I do not claim to have the magic bullet solution with this bill. However, I believe there are some key principles which should guide the Senate’s consideration of this legislation. These principles are: First, informed consent and independent review of experiments involving human subjects must be required. Second, anyone who violates the right of research subject to have informed consent, should be held criminally responsible for that violation. I want to put this in personal terms once again. You can imagine your spouse, husband, wife, father, mother, children, being experimented on without your knowledge or their knowledge. That is unconscionable, and we should not permit that. This legislation will close many of the loopholes that permit that to happen now. As the legislative process moves ahead, it is certain that the bill will undergo scrutiny and amendments. But I think the outcome, if this legislation is enacted into law, will be improved protections for all Americans. Madam President, obviously, I welcome any cosponsors on this legislation. I will be sending out a `dear colleague’ letter to all the offices, and I hope we get a good response to that. I think there are very few Senators who will not back this when they hear what can happen then to them, their families, and their constituents back home, if we do not pass something like this.

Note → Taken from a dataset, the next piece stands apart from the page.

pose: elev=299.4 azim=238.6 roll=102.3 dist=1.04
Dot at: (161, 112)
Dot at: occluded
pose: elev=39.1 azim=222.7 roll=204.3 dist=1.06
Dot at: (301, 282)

I think this is many years overdue. I don’t want to scare people to death with this, because I think most of the research in this country is conducted in a way that is good and is with informed consent–in most cases. But just the few examples that I have mentioned here today, as well as the articles in the Cleveland Plain Dealer and New York Times I quoted from, indicate there is still a very major problem in this area and one that we want to close the gaps on so that no American is subjected to experiments like this, unless they know exactly what is going on and have given informed consent. Thank you. I yield the floor.